CREA estimates that Russia’s earnings from fossil fuel exports fell 17 percent month-on-month in December to the lowest level since last February. The finance ministry reports a 7.5 percent rise in oil and gas revenues over the same period, reflecting a 20 percent loss in the ruble’s value last month and a windfall tax on Gazprom.
Russia’s 2023 budget projects a 23 percent drop in all oil and gas revenues compared to 2022, while the Kyiv School of Economics (KSE) predicts the drop could be double that.
Based on Treasury data, if oil output falls 7-8 percent from 2022 levels, which Novak says is possible, and the average price of the Urals is $50 a barrel, Russia will lose 23 percent of its projected oil and gas revenues. for 2023. If Ural averages $35, it will face a 45 percent deficit.

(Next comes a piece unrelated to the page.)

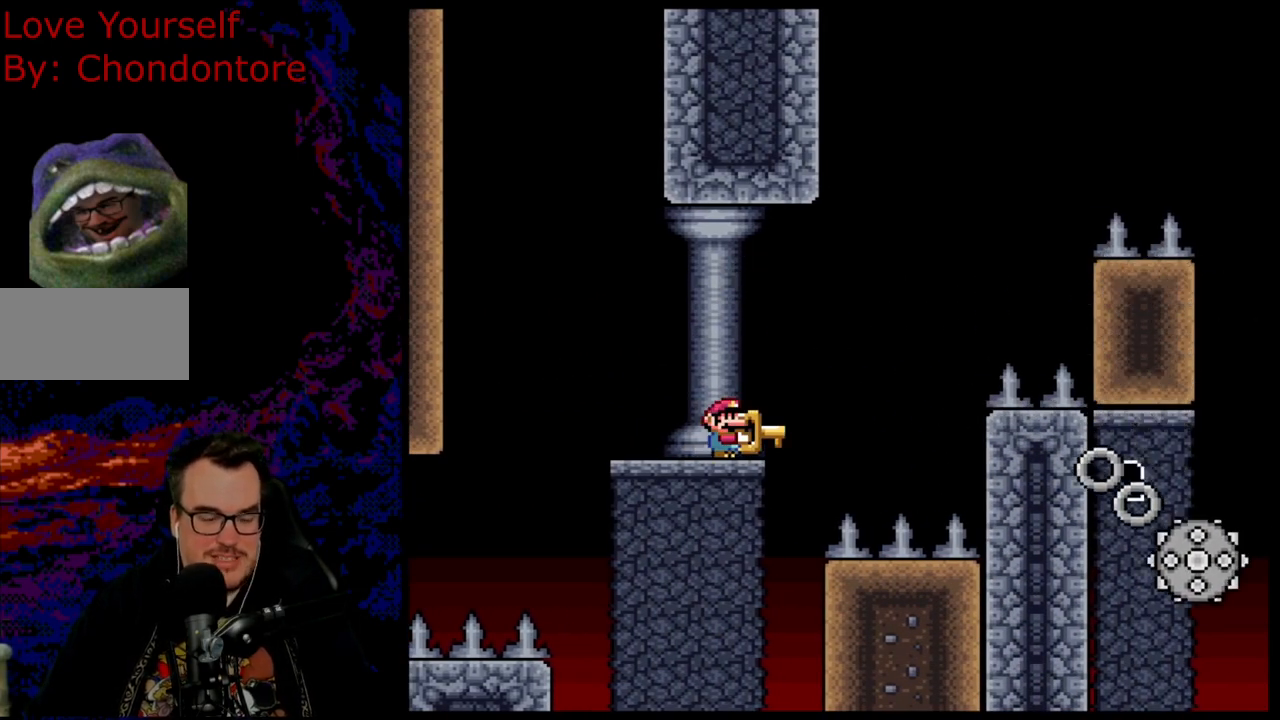
{"buttons": ["Y"], "events": []}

Earnings could take another hit when a separate G7 ban on refined petroleum products takes effect next month. China and India prefer to buy cheaper Russian oil to refine at their own plants. Therefore, it will be difficult for Russia to find new markets for kerosene, diesel and other products, even at a lower price, said Katona from Kpler.
Russia also admitted last week that there was a “risk” of lower-than-expected gas exports, although gas provides only a fraction of oil revenues.
Despite the challenging outlook, declining revenues will not necessarily limit Putin’s ability to wage war.
If 2023 is in line with forecasts, Russia can cover losses and finance the conflict at the planned level. It will continue to borrow internally, mainly from state-owned banks, and withdraw money from its $148 billion investment fund, including by selling Chinese renminbi holdings.
Renminbi selling began on January 13 to cover an expected shortfall in oil and gas revenues of Rbs 54.5 billion ($798 million) this month. Moscow has sufficient renminbi reserves for several years of such interventions, Sberbank CIB analysts wrote.
In the likely event that revenues are lower and, as in 2022, spending is higher than planned, Russia will either have to increase borrowing, continue using the fund — something Putin is reluctant to do — or cut spending on economic development and infrastructure, as e.g. previous difficult times, said Alexandra Prokopenko, a former representative of the central bank.
But with the war in Ukraine a major focus of Kremlin policymaking, military spending — which accounts for nearly a third of spending in 2023 — will be the last to suffer any damage, she said.